My personal peeve: bathroom towels! When you enter any office toilet (e.g. a bank, hospital or a government ministry) and find a towel hanging on a rail next to the sink, beckoning you to use it to wipe your hands, please resist the temptation. Stay away, no matter how clean it looks or how desperately you feel the urge to wipe the water from your hands (if there is water!). Those towels are disease-infested and dangerous.

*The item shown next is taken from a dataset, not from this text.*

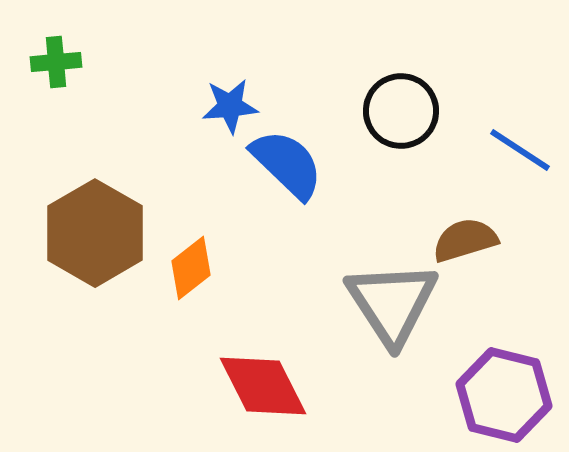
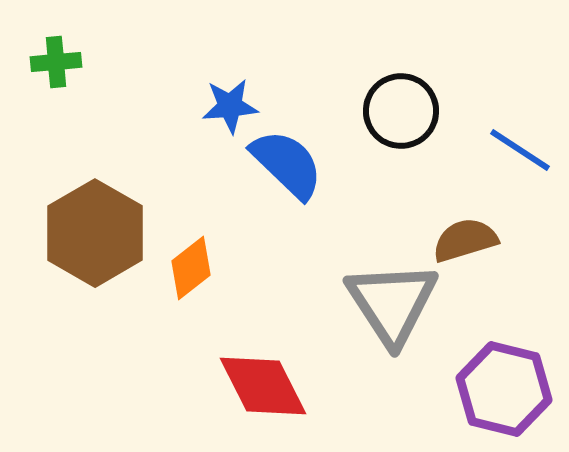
purple hexagon: moved 6 px up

At funerals, remember that you don’t know what the person died of. A lousy trend that is becoming entrenched is that from the cemetery, we proceed to ‘gbonyo parties’ (the feast after the burial). Unfortunately, there are no mass washing of hands. Instead, there is a hurry to feast and dance, completely forgetting the dead. The focus quickly turns onto the living, with unwashed hands.

So what do we do? Awareness and alertness constitute half of the battle won. We can avoid some of these germ-crossover situations through making it a habit to wash our own hands thoroughly with soap and water before touching food.

Since we are all in this together, it is also appropriate to question people who handle things they give to us about their hand-washing habits, especially when they violate our personal hygiene threshold. Take for example the photograph on this page. If you are to have a communal meal with loved ones in our traditional habit of eating from the same bowl, do provide teachable lessons for opportunities for everyone to wash their hands properly with soap. Communities could have a “Veronica Bucket” (also, as seen on this page) for hand-washing.

You cannot tell, by looking at hands that are not visibly dirty if they have been washed hygienically. Unintentionally, we spread germs which, like wicked warriors, can cause diseases, at times leading to fatal outcomes – death. So go ahead, develop a personal policy of no germ sharing – a 'don’t-give and don’t-receive' policy.